You need to look into the bottom up of your perf profile and try to narrow the culprit. You can also add more logs and so on to measure timing of some specific functions and such.
you’re right… the FPS fluctuates a lot and I think the GPU frame time might also be an anomaly, I don’t see it anymore.
I got the evaluateActiveMeshes down to 0.00ms on both before and after. As expected it just ups the FPS for both, so the problem has not to do with that.
I annotated the perf image with what went up or was new.
Not sure why renderForCamera is up there, it doesn’t seem to do much in its ‘self’.
I also traced all my changes and it doesn’t look like anything impactful apart from the new instancing with the added color and uv instance buffers.
It just seems like all the gains from the lessened draw calls is lost by the added overhead of the buffers?

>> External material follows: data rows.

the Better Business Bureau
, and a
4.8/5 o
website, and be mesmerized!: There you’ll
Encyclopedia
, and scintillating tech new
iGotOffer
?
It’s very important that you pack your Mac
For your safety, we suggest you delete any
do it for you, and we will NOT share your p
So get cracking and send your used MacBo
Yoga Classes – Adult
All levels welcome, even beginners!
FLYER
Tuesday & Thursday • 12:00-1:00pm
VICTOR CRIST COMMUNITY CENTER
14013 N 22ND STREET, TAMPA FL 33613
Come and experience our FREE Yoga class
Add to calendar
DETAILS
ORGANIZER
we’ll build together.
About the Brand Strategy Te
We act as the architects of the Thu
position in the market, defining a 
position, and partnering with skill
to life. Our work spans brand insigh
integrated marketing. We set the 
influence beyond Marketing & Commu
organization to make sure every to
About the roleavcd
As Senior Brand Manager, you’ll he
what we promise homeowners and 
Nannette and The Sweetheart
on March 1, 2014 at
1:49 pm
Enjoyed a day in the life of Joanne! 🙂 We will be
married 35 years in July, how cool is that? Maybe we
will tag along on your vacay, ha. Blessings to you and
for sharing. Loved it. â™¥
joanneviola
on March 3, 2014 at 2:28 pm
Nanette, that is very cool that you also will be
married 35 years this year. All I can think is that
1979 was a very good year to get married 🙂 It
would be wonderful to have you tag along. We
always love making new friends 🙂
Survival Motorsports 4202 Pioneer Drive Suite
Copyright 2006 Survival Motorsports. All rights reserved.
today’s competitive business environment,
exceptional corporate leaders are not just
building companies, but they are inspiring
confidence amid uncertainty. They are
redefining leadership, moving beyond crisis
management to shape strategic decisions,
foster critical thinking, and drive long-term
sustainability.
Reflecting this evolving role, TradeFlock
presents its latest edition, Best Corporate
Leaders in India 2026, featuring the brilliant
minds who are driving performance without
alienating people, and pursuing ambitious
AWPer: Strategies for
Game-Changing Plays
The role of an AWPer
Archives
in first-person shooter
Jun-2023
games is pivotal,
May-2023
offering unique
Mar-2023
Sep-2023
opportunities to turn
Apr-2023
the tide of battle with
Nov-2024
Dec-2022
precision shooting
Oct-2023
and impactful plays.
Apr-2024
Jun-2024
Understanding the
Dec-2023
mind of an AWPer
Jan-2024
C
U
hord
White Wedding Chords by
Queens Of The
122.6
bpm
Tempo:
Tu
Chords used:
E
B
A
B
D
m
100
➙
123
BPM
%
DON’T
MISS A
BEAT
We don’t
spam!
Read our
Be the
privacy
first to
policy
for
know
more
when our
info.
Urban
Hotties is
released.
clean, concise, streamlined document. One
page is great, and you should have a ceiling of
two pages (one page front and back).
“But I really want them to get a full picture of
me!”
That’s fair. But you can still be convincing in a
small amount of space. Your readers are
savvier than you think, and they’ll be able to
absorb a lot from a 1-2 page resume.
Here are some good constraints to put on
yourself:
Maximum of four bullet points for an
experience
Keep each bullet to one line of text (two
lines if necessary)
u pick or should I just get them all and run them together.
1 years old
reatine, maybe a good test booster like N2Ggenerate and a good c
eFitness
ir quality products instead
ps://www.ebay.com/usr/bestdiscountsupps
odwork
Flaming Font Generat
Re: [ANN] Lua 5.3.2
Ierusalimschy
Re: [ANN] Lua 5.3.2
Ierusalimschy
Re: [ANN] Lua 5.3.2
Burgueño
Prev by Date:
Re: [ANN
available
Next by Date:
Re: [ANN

if I use the uv trick I have 82 draw calls and get 540 FPS (like above)
if I disable the uv buffers I get 82 draw calls and 640 FPS (this looks bad of course, so just for testing)
if I don’t use the trick → less shared instances → 91 draw calls and 540 FPS
So yeah, it costs about the same as it gets me.
Does anyone have an idea on how to get the best of both worlds? (note that I don’t need to set the buffers after setting them once)
edit: upon further isolated testing the uv trick seems to be pretty performant, so I’m still not quite sure what is going on.
this is the isolated test: only 2 draw calls/materials and disabling the uv buffers is not much of a gain.
Any ideas on what or how to test more effectively is appreciated.